Leopold Broom Investigates: The Trappings of Fame or Stephen King Syndromes

by Lee Cross

Don’t be misled by the title, up-front I just want to say that I’m not slagging Stephen King in any way.

Am I his biggest fan? well, no I’m… in fact, I’m probably not even in the top million, but that’s my mark of respect to the man; that he has literally millions of fans.

leopold-broomGrowing up in a telly addicted house, King was one of the few authors I’d even heard of (at least outside of the classroom) and in my teen years, I read many of his books…

Well, I thought I did. Back then I had no idea how prolific his output truly was in publishing terms. Now, with 20 years reading experience under my belt, David Baldacci is the only writer I can name who matches him in terms of pure output (I’m assuming an acceptable level of quality, as defined by their fans) even the many ghostwriters of Robert Ludlum can’t compete.

So – kudos Mr. King – you are a Titan.

Right so, compliments over, let the slagging begin.

The issue I have with SK novels (one I couldn’t have named when I was still reading him) is that most of them feel as though they were written with one eye on the movie adaptation that was sure to be produced.

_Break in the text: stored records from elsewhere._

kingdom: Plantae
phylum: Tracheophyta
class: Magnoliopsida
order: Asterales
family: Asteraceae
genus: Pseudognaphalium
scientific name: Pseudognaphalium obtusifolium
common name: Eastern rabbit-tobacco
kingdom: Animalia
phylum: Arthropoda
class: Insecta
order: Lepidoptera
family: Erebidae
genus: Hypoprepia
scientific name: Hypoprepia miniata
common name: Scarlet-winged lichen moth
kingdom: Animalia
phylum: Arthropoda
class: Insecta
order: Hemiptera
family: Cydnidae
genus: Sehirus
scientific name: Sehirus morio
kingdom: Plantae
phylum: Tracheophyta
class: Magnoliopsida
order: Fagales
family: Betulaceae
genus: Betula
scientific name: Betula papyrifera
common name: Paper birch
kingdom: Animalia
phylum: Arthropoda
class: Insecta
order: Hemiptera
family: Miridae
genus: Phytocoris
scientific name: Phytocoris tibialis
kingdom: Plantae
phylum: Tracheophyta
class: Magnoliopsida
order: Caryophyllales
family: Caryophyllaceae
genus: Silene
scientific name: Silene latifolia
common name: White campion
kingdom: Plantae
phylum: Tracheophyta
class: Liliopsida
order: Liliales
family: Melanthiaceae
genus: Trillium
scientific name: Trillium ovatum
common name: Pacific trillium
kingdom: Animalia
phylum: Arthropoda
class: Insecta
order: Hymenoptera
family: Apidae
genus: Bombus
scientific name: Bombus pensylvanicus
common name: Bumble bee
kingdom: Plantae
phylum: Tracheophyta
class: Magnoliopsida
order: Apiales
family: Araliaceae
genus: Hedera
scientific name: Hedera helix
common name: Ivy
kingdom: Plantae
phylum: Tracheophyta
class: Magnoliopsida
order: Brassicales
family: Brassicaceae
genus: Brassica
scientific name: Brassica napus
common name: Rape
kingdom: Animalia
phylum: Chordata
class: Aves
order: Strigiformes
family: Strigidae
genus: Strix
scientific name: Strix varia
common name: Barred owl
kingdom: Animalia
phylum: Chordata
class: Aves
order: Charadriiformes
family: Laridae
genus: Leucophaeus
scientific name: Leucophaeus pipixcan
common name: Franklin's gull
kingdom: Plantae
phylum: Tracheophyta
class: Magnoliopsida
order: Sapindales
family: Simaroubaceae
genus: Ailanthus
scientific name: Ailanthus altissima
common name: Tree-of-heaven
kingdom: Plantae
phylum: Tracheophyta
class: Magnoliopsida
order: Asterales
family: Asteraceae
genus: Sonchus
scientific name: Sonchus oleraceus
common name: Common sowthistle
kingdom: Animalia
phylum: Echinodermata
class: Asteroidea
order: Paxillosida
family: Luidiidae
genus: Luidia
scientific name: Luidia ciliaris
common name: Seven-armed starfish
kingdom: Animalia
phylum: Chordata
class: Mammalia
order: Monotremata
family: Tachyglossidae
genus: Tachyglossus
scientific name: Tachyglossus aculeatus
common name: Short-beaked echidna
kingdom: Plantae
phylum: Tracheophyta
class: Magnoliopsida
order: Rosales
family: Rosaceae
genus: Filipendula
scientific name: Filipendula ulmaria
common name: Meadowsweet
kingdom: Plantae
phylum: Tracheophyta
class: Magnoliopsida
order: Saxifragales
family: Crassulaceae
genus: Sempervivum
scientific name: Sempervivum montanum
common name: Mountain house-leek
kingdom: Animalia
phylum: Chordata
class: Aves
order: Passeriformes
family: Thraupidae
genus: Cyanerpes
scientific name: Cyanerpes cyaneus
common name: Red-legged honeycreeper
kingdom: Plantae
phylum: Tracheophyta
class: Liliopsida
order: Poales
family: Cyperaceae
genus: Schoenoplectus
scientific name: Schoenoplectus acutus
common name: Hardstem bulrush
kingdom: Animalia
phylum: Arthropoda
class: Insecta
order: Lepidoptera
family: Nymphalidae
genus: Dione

Not all, of course, The Dark Tower novels I’ve always considered stood alone, even in SK’s mind, because the scope of them was so epic, the special effects required so far beyond imaging (not to mention budgetary limitations). The story of the Dark Tower was just a love affair that he was indulging between bestsellers… and if I have one true criticism of King’s writing it’s that it is formulated, most usually, with great skill and professional pride but very rarely, at least to my mind, pure passion and love.

[There’s a certain irony in the fact that the Marvel Cinematic Universe and the six Lord of the Rings movies have made the epic story worth producing. Couple that with the efforts of all those unnamed geniuses who have taken special effects to a level of previously unimagined excellence… apparently even beyond the dreams of one of the great storytellers! What a pleasantly sobering thought!]

Anyway, I drifted off, the point of my blog was to express frustration at how successful writers take their focus off what made them successful when Hollywood, fame, and fortune come calling.

Instead of continuing to write to the whim of their own imagination, they give a second thought to how a Director or Producer might read their text. Lee Child immediately springs to mind, his last two Reacher Novels have felt like screen stories ready to go into pre-production.

I don’t want to pick on anyone particularly though because why shouldn’t a writer want their work to reach a (unintentional pun – Doh!) wider audience, not to mention generating additional income and fame As a committed reader, I just feel incredibly short-changed when a writer I truly respect doesn’t return that respect in kind.

Oh, and buyer beware: – careful about what bridges you leave burning behind you.